#### DATA

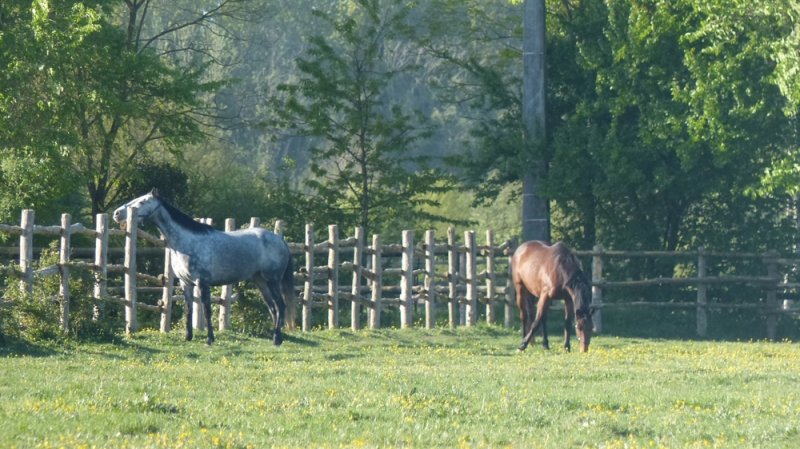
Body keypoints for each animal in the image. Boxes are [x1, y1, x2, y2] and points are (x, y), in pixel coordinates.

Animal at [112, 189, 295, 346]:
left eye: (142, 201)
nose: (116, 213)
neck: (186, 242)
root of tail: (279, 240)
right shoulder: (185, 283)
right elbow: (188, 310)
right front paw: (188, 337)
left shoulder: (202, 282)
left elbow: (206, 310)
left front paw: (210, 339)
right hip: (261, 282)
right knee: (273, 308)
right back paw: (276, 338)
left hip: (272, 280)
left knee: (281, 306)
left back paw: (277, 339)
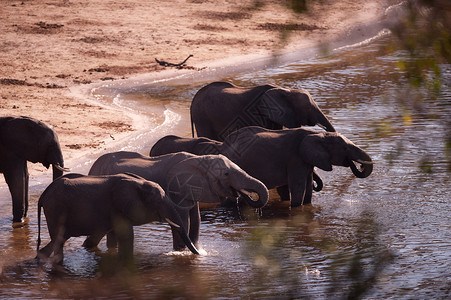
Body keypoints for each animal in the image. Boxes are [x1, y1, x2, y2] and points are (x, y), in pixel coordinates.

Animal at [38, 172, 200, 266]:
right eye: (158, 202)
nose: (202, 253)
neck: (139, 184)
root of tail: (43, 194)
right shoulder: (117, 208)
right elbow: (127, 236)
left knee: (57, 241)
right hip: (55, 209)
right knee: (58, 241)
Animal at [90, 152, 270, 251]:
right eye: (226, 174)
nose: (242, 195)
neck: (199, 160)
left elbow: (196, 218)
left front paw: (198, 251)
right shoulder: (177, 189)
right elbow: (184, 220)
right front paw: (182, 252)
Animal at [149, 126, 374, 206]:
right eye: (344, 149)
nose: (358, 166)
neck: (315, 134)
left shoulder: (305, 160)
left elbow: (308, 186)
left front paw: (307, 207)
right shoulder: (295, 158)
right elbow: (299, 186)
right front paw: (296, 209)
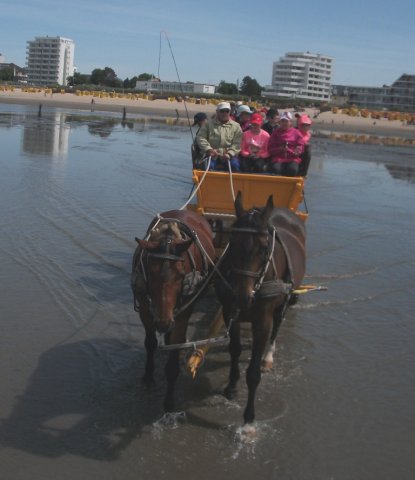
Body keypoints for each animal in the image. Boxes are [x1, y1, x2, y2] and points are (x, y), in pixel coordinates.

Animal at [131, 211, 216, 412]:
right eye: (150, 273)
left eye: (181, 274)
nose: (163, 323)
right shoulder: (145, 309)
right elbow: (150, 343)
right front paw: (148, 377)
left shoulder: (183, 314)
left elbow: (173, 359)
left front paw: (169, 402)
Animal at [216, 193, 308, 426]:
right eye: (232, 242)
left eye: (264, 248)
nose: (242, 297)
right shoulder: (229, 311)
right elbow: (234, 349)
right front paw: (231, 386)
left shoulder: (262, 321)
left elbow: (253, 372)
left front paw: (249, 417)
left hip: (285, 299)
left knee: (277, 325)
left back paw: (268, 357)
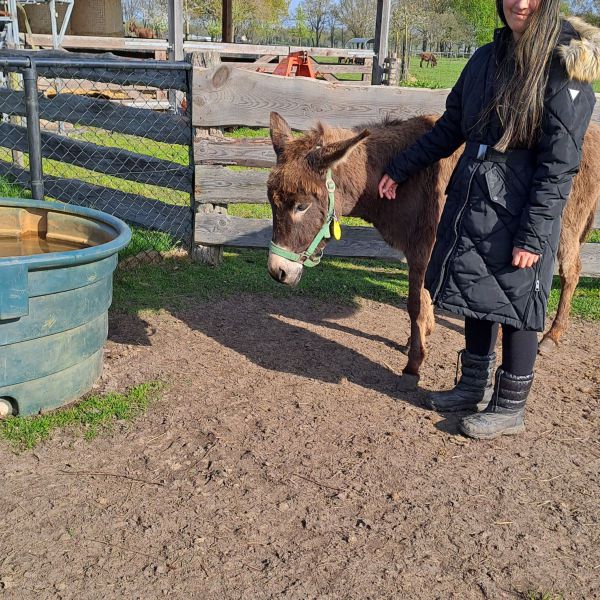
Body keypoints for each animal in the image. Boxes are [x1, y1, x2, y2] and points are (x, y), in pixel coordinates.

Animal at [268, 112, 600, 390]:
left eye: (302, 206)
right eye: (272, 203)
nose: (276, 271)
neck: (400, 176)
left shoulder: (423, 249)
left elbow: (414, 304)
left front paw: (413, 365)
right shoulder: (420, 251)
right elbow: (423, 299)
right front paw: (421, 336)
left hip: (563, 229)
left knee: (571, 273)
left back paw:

########
#### DATA

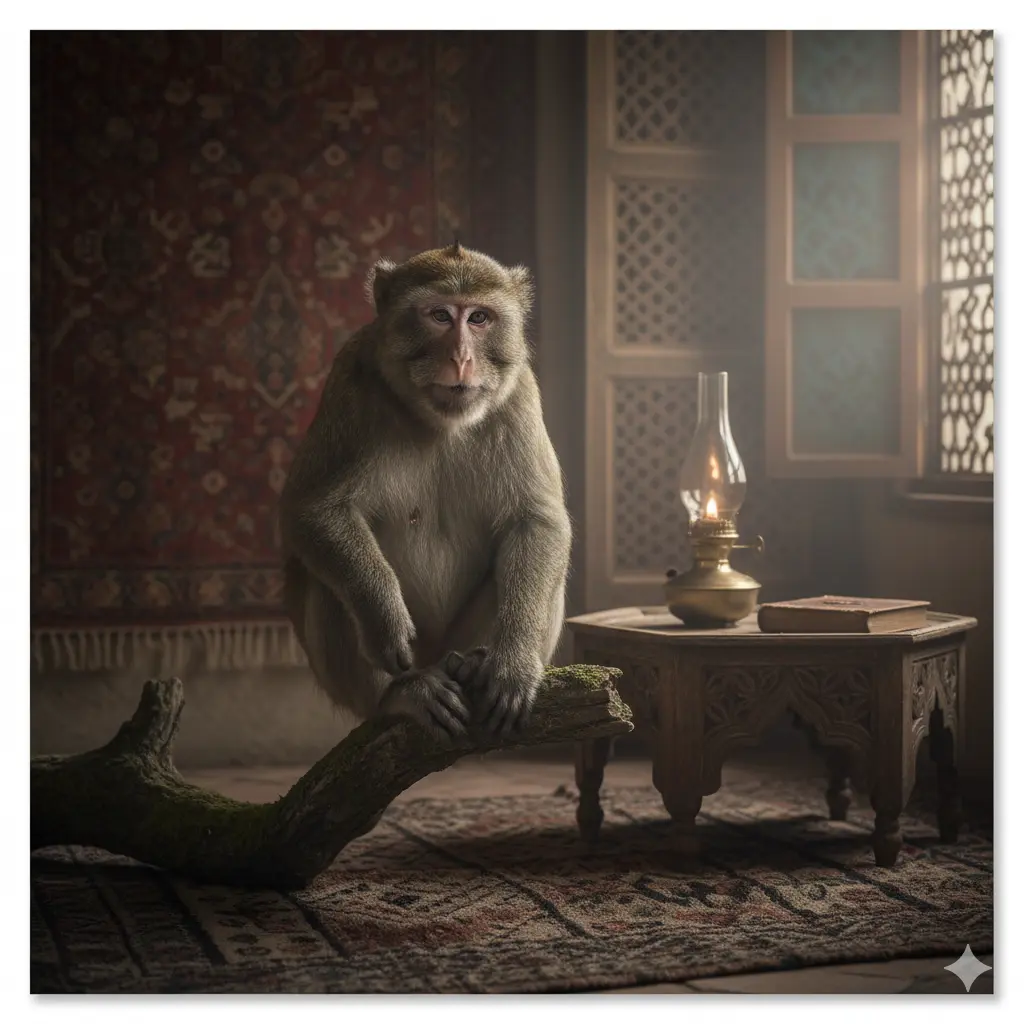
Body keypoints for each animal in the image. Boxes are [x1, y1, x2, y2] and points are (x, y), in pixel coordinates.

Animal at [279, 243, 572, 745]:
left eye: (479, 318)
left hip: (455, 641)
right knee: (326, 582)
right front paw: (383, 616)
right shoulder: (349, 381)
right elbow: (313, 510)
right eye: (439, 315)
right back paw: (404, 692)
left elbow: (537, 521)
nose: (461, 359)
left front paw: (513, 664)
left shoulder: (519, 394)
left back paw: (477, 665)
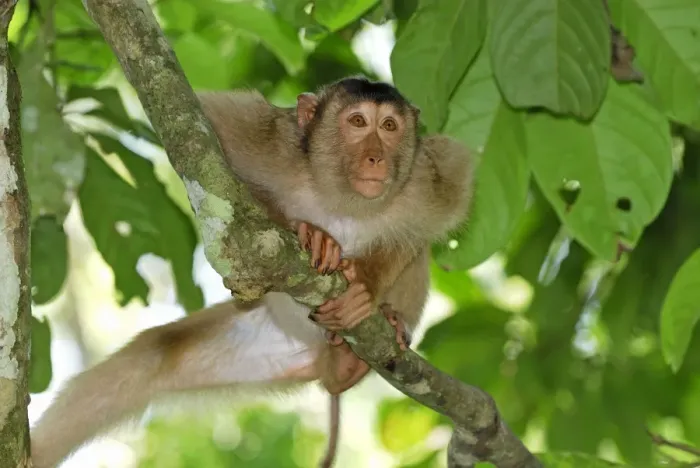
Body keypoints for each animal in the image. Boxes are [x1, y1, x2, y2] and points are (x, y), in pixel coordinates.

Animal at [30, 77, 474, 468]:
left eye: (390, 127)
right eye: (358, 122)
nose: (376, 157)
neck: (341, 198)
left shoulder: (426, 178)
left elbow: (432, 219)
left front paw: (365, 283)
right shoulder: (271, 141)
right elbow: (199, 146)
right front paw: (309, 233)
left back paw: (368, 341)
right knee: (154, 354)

########
#### DATA

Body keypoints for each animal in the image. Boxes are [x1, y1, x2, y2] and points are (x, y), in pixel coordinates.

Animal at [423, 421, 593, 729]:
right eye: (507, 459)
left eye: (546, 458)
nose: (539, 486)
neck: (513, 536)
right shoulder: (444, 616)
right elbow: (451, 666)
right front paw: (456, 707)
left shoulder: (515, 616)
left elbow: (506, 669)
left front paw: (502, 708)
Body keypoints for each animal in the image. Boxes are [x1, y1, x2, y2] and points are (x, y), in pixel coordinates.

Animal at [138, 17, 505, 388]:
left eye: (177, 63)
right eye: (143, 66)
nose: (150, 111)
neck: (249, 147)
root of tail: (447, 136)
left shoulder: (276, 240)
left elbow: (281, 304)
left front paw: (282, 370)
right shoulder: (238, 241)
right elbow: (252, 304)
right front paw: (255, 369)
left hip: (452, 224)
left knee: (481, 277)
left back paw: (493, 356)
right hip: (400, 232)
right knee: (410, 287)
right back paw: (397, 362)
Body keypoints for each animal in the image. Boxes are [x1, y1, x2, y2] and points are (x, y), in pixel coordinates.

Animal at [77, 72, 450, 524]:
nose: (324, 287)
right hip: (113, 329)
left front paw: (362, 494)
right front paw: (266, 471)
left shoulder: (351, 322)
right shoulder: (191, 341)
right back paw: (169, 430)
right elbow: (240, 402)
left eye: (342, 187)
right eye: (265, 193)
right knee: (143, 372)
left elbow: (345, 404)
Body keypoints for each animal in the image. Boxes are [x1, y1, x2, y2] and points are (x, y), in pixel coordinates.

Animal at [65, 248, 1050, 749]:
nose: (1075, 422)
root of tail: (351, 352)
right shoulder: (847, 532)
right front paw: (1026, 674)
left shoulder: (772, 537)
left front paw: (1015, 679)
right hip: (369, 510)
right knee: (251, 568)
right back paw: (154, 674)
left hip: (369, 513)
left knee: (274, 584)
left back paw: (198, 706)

########

- _WHAT IS EXPECTED_
What you give back should be only the lines of the records above, starting at the line with "right shoulder: (185, 283)" and ending at the line with "left knee: (281, 306)", restated word for word.

- _ANSWER SPACE_
right shoulder: (185, 283)
right elbow: (188, 310)
right front paw: (188, 337)
left shoulder: (202, 282)
left elbow: (206, 310)
left front paw: (210, 339)
right hip: (261, 282)
right knee: (273, 308)
right back paw: (276, 338)
left hip: (272, 280)
left knee: (281, 306)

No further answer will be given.